Offshore finance: critics highlight flaws in plan for UK register of overseas entities

The UK government’s Draft Registration of Overseas Entities Bill has come under renewed scrutiny. The Bill – which is due to go before parliament later this year with the register going live in 2021 – would establish a publicly-accessible register of overseas entities that own or buy UK land.
‘This Bill has the potential to be groundbreaking,’ says Ava Lee, Senior Anti-Corruption Campaigner at international NGO Global Witness. ‘For the first time we could find out who really owns this country.’
However, in May, a Joint Parliamentary Committee highlighted a number of concerns, including the fact that the Bill does not cover trusts.
‘Since trusts are not technically “entities”, there are concerns that they will be used to circumvent this law,’ the Committee’s report says. ‘The Government’s plan to ensure that trusts are transparent – the Fifth EU Anti-Money Laundering Directive – must therefore be introduced at the same time as this draft Bill.’
Under the terms of this Directive, information on the beneficial owners of trusts will be accessible without any restrictions to relevant authorities and to professional sectors subject to anti-money laundering rules, such as lawyers and banks. Such data will also be available to other persons who can demonstrate legitimate interest.
‘As this bill is part of a suite of tools to combat money laundering, it would make sense if we had a more coherent mass of legislation coming in at the same time rather than just saying “we’ll deal with that when we have to”’, says Neil Swift, a partner at Peters & Peters.
Daniel Simon is a senior partner at Collyer Bristow and a former Co-Chair of the IBA Private Client Tax Committee. ‘No one can accept money from any kind of an entity, whether a trust, an individual, or a corporation, whether onshore or offshore, without doing the necessary due diligence that solicitors must do and banks must do to understand the source of wealth. This is done privately but to the satisfaction of the institution receiving the funds. It is open to the proper enquiry of the authorities but not to the general public via a register.’ And, he says: ‘adding trusts to the mix would be to sweep away a thousand years of English jurisprudence’.

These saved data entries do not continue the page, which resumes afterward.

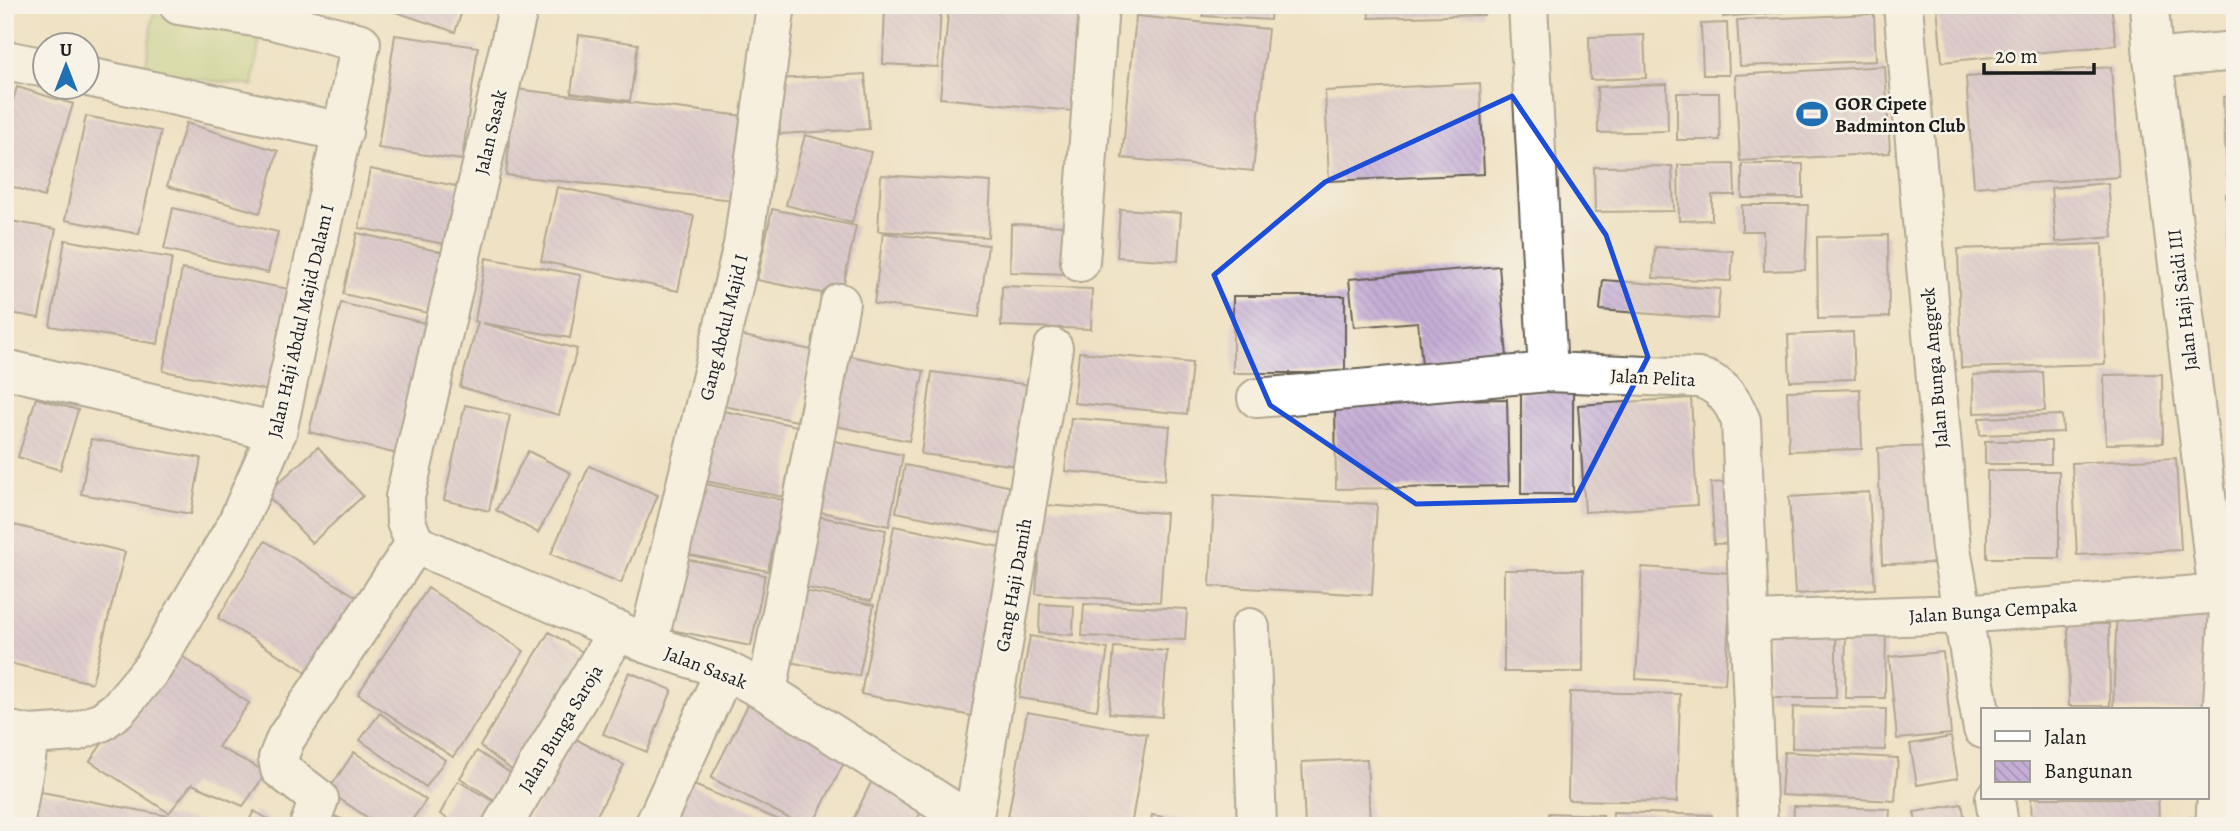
<svg xmlns="http://www.w3.org/2000/svg" width="2240" height="831" font-family="Alegreya,serif">
<style>
.garden{fill:#abc971;stroke:#647246;stroke-width:2}
.building{fill:url(#building-back-hatch)}
.lines{fill:none;stroke-linecap:round;stroke-linejoin:round}
.minor-casing{stroke:#666156;stroke-width:42}
.minor{stroke:#fff;stroke-width:38}
.marked{fill:none;stroke:#1d4ed8;stroke-width:5;stroke-linejoin:round}
.labels{text-anchor:middle;stroke-width:5;stroke-linejoin:round;paint-order:stroke}
.poi-label{font-size:19px;font-weight:bold;fill:#1c1c1c;stroke:#f7f3e8;text-anchor:start}
.street-label{font-size:19px;fill:#1c1c1c;stroke:#f7f3e8}
</style>
<defs>
<pattern id="building-back-hatch" width="6" height="6" patternUnits="userSpaceOnUse" patternTransform="scale(1.75)"><rect width="6" height="6" fill="#c5aed6"/><path d="M-1 5l2 2M0 0l6 6M5-1l2 2" fill="none" stroke="#a995b7"/></pattern>
</defs>
<rect width="100%" height="100%" fill="#f7f3e8"/>
<filter id="ink" filterUnits="userSpaceOnUse"><feTurbulence type="fractalNoise" baseFrequency=".0143" numOctaves="2"/><feDisplacementMap in="SourceGraphic" scale="14" xChannelSelector="R" yChannelSelector="G"/><feConvolveMatrix kernelMatrix="1 2 1 2 8 2 1 2 1" color-interpolation-filters="sRGB"/></filter>
<filter id="wash" filterUnits="userSpaceOnUse"><feTurbulence type="fractalNoise" baseFrequency=".00686" numOctaves="4" result="noise"/><feDisplacementMap in="SourceGraphic" scale="28" xChannelSelector="R" yChannelSelector="G"/><feGaussianBlur stdDeviation="1.57" result="paint"/><feColorMatrix in="noise" values="0 0 0 0 0 0 0 0 0 0 0 0 0 0 0 0 0 1.4 0 .05"/><feComposite in="paint" operator="in"/></filter>
<g filter="url(#wash)">
<rect width="100%" height="100%" fill="#efe1c3"/>
<path class="garden" d="M153,15L261,29L253,86L145,72Z"/>
<g id="blocks">
<path class="building" d="M375,5H464L455,32Z
M885,5H941L938,67L883,64Z
M949,5H1093L1082,112L940,98Z
M1204,5H1271L1270,20L1203,16Z
M1284,5H1343V9L1284,8Z
M1368,5H1483L1484,15L1369,18Z
M1722,5H1782L1783,12L1723,17Z
M1937,5H2111L2116,45L1942,62Z
M1874,14L1876,61L1740,66L1737,20Z
M1136,16L1268,29L1253,171L1122,158Z
M1727,23L1729,75H1703L1701,24Z
M395,35L478,47L462,160L378,148Z
M579,35L638,44L630,101L571,93Z
M1644,35L1646,78L1590,80L1589,37Z
M1885,66L1890,153L1740,161L1735,75Z
M2111,67L2119,177L1974,187L1966,77Z
M865,74L869,129L780,134L777,79Z
M1480,83L1484,174L1329,181L1325,91Z
M1667,84L1668,131L1598,133L1597,87Z
M17,87L73,104L44,197L5,184V126Z
M515,89L752,117L742,201L506,175Z
M1677,93H1719L1720,140H1677Z
M2235,96V177H2227L2223,97Z
M86,116L161,131L139,234L65,220Z
M186,123L278,151L260,213L167,186Z
M805,135L871,152L852,223L786,205Z
M1734,164L1735,195H1712V220L1679,221L1678,165Z
M1742,164H1803V198H1742Z
M1672,166L1674,211L1595,212L1594,167Z
M370,169L461,187L450,245L359,228Z
M881,175L991,182L988,237L878,231Z
M2108,183L2113,237L2056,242L2051,188Z
M557,187L694,216L678,291L541,261Z
M2235,193V273H2230L2226,194Z
M1742,205H1808L1805,270L1764,271L1763,231H1742Z
M173,208L278,232L268,273L164,249Z
M772,209L856,226L841,297L757,280Z
M1120,209L1181,213L1178,261L1117,257Z
M5,220L56,229L39,318L5,312Z
M1011,224L1067,226L1065,274L1010,272Z
M357,233L451,254L437,315L343,294Z
M883,233L988,245L979,317L874,304Z
M1888,235L1889,317L1818,319L1817,237Z
M65,240L172,258L158,344L50,326Z
M2102,244L2105,364L1961,368L1958,249Z
M1655,247L1733,251L1731,281L1653,278Z
M486,258L581,275L570,338L482,323L577,349L559,415L460,387L478,322L475,321Z
M1499,266L1507,357L1422,365L1418,322L1354,327L1349,279Z
M182,269L289,289L270,391L163,371Z
M1603,280L1720,289L1717,319L1600,310Z
M1002,286L1092,289L1091,329L1001,326Z
M1233,296H1345V373H1233Z
M341,303L433,325L401,455L309,432Z
M1853,332L1855,379L1790,381L1788,335Z
M729,333L812,350L797,421L714,404Z
M1079,352L1192,363L1187,414L1074,403Z
M840,354L924,371L909,441L826,424Z
M932,372L1038,386L1027,467L921,454Z
M2043,372L2045,411L1974,413L1973,375Z
M2162,374L2163,443L2106,444L2104,375Z
M1860,389L1862,449L1789,451L1787,391Z
M1521,391H1573V494H1521Z
M36,398L78,410L60,470L18,457Z
M1691,398L1697,505L1585,512L1578,405Z
M1507,399L1509,486L1336,489L1335,402Z
M465,405L510,415L489,511L444,500Z
M714,409L797,426L783,497L700,480Z
M2062,415L2063,432L1980,435L1979,418Z
M1071,418L1170,426L1165,480L1065,471Z
M820,438L903,455L889,526L806,509Z
M91,439L201,458L191,514L81,494Z
M1985,441H2051V464H1985Z
M1935,446L1939,563L1882,564L1878,448Z
M318,447L363,496L312,543L266,494Z
M528,451L571,473L538,533L496,510Z
M2176,458L2181,550L2077,555L2072,463Z
M905,465L1022,489L1012,536L896,512Z
M589,466L658,495L621,583L551,554Z
M1987,471H2059V558H1987Z
M1742,481L1745,543L1714,544L1711,483Z
M700,483L783,500L768,571L685,554Z
M1869,492L1875,589L1795,594L1789,497Z
M1214,495L1377,504L1372,595L1210,586Z
M1042,505L1166,513L1160,602L1036,594Z
M802,513L886,530L871,601L788,584Z
M14,525L125,552L92,683L5,662V559Z
M894,526L1010,549L977,717L861,694Z
M265,541L357,597L310,674L218,618Z
M681,558L765,575L751,646L667,629Z
M1642,567L1732,573L1725,684L1636,679Z
M1504,570H1583V672H1504Z
M428,588L524,651L453,757L358,694Z
M790,588L874,605L859,676L775,659Z
M1040,604L1074,606L1073,635L1039,633Z
M1084,604L1187,609L1185,640L1082,636Z
M2117,605L2224,609L2207,710L2113,709Z
M1846,621L1886,622L1885,698H1845Z
M2068,624H2109L2110,706H2069Z
M1768,628H1836V698H1768Z
M549,632L593,658L521,777L480,746Z
M1030,636L1108,649L1097,710L1019,698Z
M169,647L249,703L218,747L267,772L243,806L192,784L169,813L90,761Z
M1114,647L1167,651L1162,717L1109,713Z
M1943,652L1951,734L1897,739L1889,657Z
M629,672L672,690L647,752L603,734Z
M1570,692L1680,694L1677,802L1568,800Z
M751,699L851,749L812,826H804L711,778Z
M1793,707L1886,709L1885,750L1792,748Z
M1027,712L1147,734L1131,826H1057L1008,817Z
M380,713L445,760L426,787L360,740Z
M1951,737L1958,778L1917,785L1910,744Z
M574,738L624,765L591,826H525Z
M477,751L521,780L504,806L460,778Z
M354,752L426,800L408,826H380L328,791Z
M1784,752L1898,758L1895,801L1781,795Z
M1367,759L1370,824L1305,826L1302,762Z
M876,772L928,797L914,826H850Z
M458,781L503,807L493,826H460L440,814Z
M684,781L794,826H662Z
M36,791L201,822V826H29Z
M2031,798H2158L2159,819L2208,816L2207,826H2032Z
M1962,804L1966,826H1917L1914,812Z
M1794,806L1890,809L1889,826H1793Z
M254,811L281,826H246Z
M323,812L358,825V826H317Z
M1613,812L1712,815V826H1613Z
M1549,813L1603,815L1602,826H1549Z
M1152,815L1204,824V826H1150Z"/>
</g>
</g>
<g filter="url(#ink)">
<use href="#blocks" fill-opacity="0" stroke="#666156" stroke-width="2"/>
<g class="lines">
<defs>
<path id="minor" d="M519,5L405,497L406,522L415,544L648,644L725,670L767,692L977,826
M1528,5L1548,372
M1903,5L1951,549L1983,729
M2149,5L2153,59L2218,594
M2153,59L2235,51
M5,60L46,68
M88,77L343,132
M1080,262L1099,5
M5,369L277,432
M1257,398L1548,372L1698,378C1720,382 1733,401 1741,421L1758,826
M1751,621L1963,614L2235,592
M1250,628L1257,826
M648,644L743,245L776,5
M767,692L840,303
M5,730L30,735L75,732L101,722L118,709L153,667L236,526L277,432L361,43L273,20L179,5
M1995,798L1999,826
M973,822L1053,348
M14,826L30,735
M309,826L319,799L280,769L278,758L286,738L415,544
M502,826L618,630
M654,826L725,670
M2215,826L2230,593"/>
</defs>
<use href="#minor" class="minor-casing"/>
<use href="#minor" class="minor"/>
</g>
</g>
<path d="M0 0H2240V831H0ZM1512,96L1606,235L1648,357L1575,500L1416,504L1270,405L1214,275L1325,182Z" fill="#efe1c3" fill-opacity=".55" fill-rule="evenodd"/>
<path class="marked" d="M1512,96L1606,235L1648,357L1575,500L1416,504L1270,405L1214,275L1325,182Z"/>
<defs>
<symbol id="stadium-bare" viewBox="-9 -9 18 18"><path d="M0-5a6.5 5 0 1 0 0 10a6.5 5 0 1 0 0-10ZM-3.5-1.8h7v3.6h-7Z" fill="#1f6fb2" stroke="#f7f3e8" stroke-width="2.5" paint-order="stroke"/></symbol>
</defs>
<g fill-rule="evenodd">
<use href="#stadium-bare" x="1790" y="92" width="44" height="44"/>
</g>
<g class="labels">
<g class="poi-label">
<text x="1835" y="110">GOR Cipete<tspan x="1835" dy="22">Badminton Club</tspan></text>
</g>
<g class="street-label">
<text transform="translate(490 132) rotate(-77)" y="7">Jalan Sasak</text>
<text transform="translate(2182 300) rotate(-97)" y="7">Jalan Haji Saidi III</text>
<text transform="translate(300 321) rotate(-77)" y="7">Jalan Haji Abdul Majid Dalam I</text>
<text transform="translate(723 327) rotate(-76)" y="7">Gang Abdul Majid I</text>
<text transform="translate(1934 368) rotate(-95)" y="7">Jalan Bunga Anggrek</text>
<text transform="translate(1653 377) rotate(3)" y="7">Jalan Pelita</text>
<text transform="translate(1013 585) rotate(-80)" y="7">Gang Haji Damih</text>
<text transform="translate(1993 610) rotate(-4)" y="7">Jalan Bunga Cempaka</text>
<text transform="translate(706 667) rotate(21)" y="7">Jalan Sasak</text>
<text transform="translate(560 728) rotate(-59)" y="7">Jalan Bunga Saroja</text>
</g>
</g>
<rect width="2240" height="831" fill="none" stroke="#f7f3e8" stroke-width="28"/>
<rect x="1981" y="708" width="228" height="91" fill="#f7f3e8" stroke="#9f9d96" stroke-width="2"/>
<rect x="1995" y="731" width="35" height="10" fill="#ffffff" stroke="#9f9d96" stroke-width="2"/>
<text x="2044" y="744" font-size="21" fill="#1c1c1c">Jalan</text>
<rect x="1995" y="761" width="35" height="21" fill="url(#building-back-hatch)" stroke="#9f9d96" stroke-width="2"/>
<text x="2044" y="778" font-size="21" fill="#1c1c1c">Bangunan</text>
<g transform="translate(66 66)"><circle r="33" fill="#f7f3e8" stroke="#9f9d96" stroke-width="2"/>
<path d="M0-5L12 26L0 18L-12 26Z" fill="#1f6fb2"/>
<text y="-10" font-size="19" font-weight="bold" text-anchor="middle" fill="#1c1c1c">U</text>
</g>
<path d="M1984 63v10h110v-10" fill="none" stroke="#1c1c1c" stroke-width="3.5"/>
<text x="1995" y="63" font-size="21" fill="#1c1c1c" stroke="#f7f3e8" stroke-width="5" paint-order="stroke">20 m</text>
</svg>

Unexplained Wealth Orders (UWOs) offer a more sensible and proportionate approach to fighting money laundering than making everyone join a register, says Simon. UWOs, introduced by the Criminal Finances Act 2017, can be issued when there is an obvious gap between the value of an asset – which must be worth at least £50,000 – and the income of the person who appears to own it.
Like UWOs, the new register proposed in the Bill should be seen in the context of the wider drive for transparency to counter money laundering and financial crime, says Jessica Parker, Co-Chair of the IBA Business Crime Committee. ‘This includes other measures such as the person with significant control (PSC) register in respect of companies, also held at Companies House.’
A loss of privacy must be weighed against the effectiveness of these registers. ‘This consideration is reflected in two key conclusions of the Joint Committee report which concern the accuracy of the register and the ability to bring enforcement under it,’ says Parker, a partner at Corker Binning. ‘As with the PSC register, the information recorded will only be as accurate as that provided. A law-abiding person who wishes to maintain their privacy will be required to provide the information, whereas a person who is determined to obscure their ownership will easily be able to defeat it by using a bogus or cloned identity.’
“A person who is determined to obscure their ownership will easily be able to defeat [the register] by using a bogus or cloned identity
Jessica Parker
Co-Chair, IBA Business Crime Committee
To establish the accuracy of the information, it is likely that confirmation would need to be obtained from the person listed as the beneficial owner. ‘The system therefore stands and falls on the ability to compel that person to verify the information, which in most cases could only be achieved via cooperation in the jurisdiction where they reside and a legal mechanism in that jurisdiction to compel them to provide it,’ Parker says.
Jurisdictions with closed registers suggest that the fact that the information in their registers is verified, although not public, makes their systems preferable to the UK’s approach of making public information that has not been verified, says Swift. ‘A closed register with access for law enforcement seems to me to tick all the boxes. But clearly a political decision has been made to have a public register, so that ship has sailed.’
Swift adds that it’s not unusual for those in positions of power to have a network of associates whom they trust and who are prepared to have property registered in their name as nominees. With a public register, they can claim this is because they value their privacy, which they cannot do with closed registers. ‘Those who are determined to hide their illicit wealth will find a way round this.’
‘If I wanted to be provocative, I would say this register is a charter for snoopers, stalkers and general mischief makers and is unlikely to catch or deter genuine criminals,’ says Simon. ‘We already have a first line of defence in that the solicitor helping you make a purchase has to understand where your wealth comes from. A clever criminal can fool a lawyer, but he or she can also run rings around this. It is not difficult to have a nominee owner. Yes, they would be lying on the register, but how would you know? Verification can become a huge bureaucratic exercise.’
The UK government’s next step will be to issue a response to the Joint Committee’s report.